We then identified how individual-level demographics (such as education, age, and race) and the mix of our respondents’ neighborhoods relate to political tolerance. In this way, we created neighborhood “profiles” of political tolerance. Then we used a statistical trick: projecting this profile onto a massive data set including roughly 250,000,000 Americans. This large baseline data set, built using commercial voter files, includes millions of combinations of factors and has been carefully curated by PredictWise over the past four years.
This trick prevents us from having to collect survey data in every county in the U.S.—something which would cost well north of $15 million and is therefore unfeasible for news outlets. As you point out, this method (which we call Mr. P) has shown promise in estimating political opinion in smaller geographic areas. In fact, my co-founder David Rothschild and I have extensively published around the methodology in leading academic journals (here, here, and here).
In contrast to what you suggest in your note, however, our model does not attempt to identify state-level dynamics with an insufficient sample size. Instead, our assumption is that counties composed of residents with similar demographic and neighborhood profiles will perform similarly on our political-tolerance scale. In essence, we overcome the traditional limitations of small sample sizes by relying on our massive baseline dataset to identify the range of different neighborhood profiles within and across counties.
Our goal in this undertaking was to combine quantitative methods with qualitative reporting. Ultimately, we tried to find both quantitative and qualitative evidence in support of positions toward the top or bottom of our tolerance scale (examples here).
Yes, there are caveats to this analysis:
- Our methods have limits, the most important of which we believe to be the difficulty of counting political partisans at the county level. For example, we want to know how many white, married Republicans over age 55 with a college education happen to live in suburban neighborhoods with a high mix of partisans and different age groups in, say, Wake County, North Carolina. No one knows this exact number.

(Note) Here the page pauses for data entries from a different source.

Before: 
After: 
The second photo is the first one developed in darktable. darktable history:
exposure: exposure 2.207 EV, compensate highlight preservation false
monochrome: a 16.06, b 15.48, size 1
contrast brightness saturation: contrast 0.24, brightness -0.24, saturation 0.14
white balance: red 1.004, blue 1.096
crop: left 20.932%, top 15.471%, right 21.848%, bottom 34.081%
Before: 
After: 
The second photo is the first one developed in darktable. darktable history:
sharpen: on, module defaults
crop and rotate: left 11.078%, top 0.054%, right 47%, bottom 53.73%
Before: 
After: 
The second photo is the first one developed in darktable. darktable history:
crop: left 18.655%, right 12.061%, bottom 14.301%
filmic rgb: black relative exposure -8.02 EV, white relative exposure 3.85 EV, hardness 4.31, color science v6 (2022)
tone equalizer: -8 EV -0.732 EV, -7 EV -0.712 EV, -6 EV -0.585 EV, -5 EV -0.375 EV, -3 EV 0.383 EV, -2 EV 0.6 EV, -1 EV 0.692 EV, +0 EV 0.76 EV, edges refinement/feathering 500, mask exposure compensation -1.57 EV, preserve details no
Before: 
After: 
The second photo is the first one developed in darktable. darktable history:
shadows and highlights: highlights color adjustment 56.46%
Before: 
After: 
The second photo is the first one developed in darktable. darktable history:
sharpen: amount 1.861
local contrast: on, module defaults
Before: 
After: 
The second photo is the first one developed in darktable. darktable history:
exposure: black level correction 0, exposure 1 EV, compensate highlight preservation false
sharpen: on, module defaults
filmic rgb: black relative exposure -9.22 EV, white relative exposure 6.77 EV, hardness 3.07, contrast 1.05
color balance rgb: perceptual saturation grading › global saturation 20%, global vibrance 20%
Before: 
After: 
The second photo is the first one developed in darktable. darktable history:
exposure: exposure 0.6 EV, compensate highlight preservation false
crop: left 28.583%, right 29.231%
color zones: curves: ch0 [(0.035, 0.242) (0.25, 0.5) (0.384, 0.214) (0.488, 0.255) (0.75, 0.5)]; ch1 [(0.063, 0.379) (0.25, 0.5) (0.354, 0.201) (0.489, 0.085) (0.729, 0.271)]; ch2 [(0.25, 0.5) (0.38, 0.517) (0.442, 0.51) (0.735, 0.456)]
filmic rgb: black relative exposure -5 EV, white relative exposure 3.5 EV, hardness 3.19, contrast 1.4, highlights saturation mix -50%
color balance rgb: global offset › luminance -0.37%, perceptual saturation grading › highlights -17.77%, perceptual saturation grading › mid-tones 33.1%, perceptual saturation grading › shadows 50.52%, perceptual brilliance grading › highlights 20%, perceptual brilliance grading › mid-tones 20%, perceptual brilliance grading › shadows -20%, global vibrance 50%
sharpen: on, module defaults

Our large-scale data set on all adult Americans attempts to estimate this number, but it can introduce bias due to the slightly different ways Republicans and Democrats are counted across states (more here).
- Our analysis is based on 2018 data, and we absolutely believe results need to be seen within the context of that time. The same is true for any poll or study on dynamic political attitudes.
- We might miss county-level peculiarities beyond demographics and composition of neighborhoods, although we do think the data on neighborhood compositions offers a pretty good stand-in for such peculiarities. For example, Americans who live in politically segregated neighborhoods—something our model picks up—are less likely to have politically cross-cutting conversations at the grocery store than Americans who live in politically diverse neighborhoods.
PredictWise prides itself on transparency. You can find our full methodology here (and clean raw data can be found here—email email@example.com for access credentials). We believe that more data and better models will always improve existing research. Having access to a combination of novel survey methods, analytics, modern computing, and very large baseline data sets allowed us to take a first crack at mapping the variation in political tolerance, an important (and under-addressed) subject. We hope to have started useful debates around what causes political tolerance and how more tolerance can be cultivated. We believe this is the first step in igniting a virtuous circle of replication, additional data collection, and more analyses, each one getting us closer to the truth.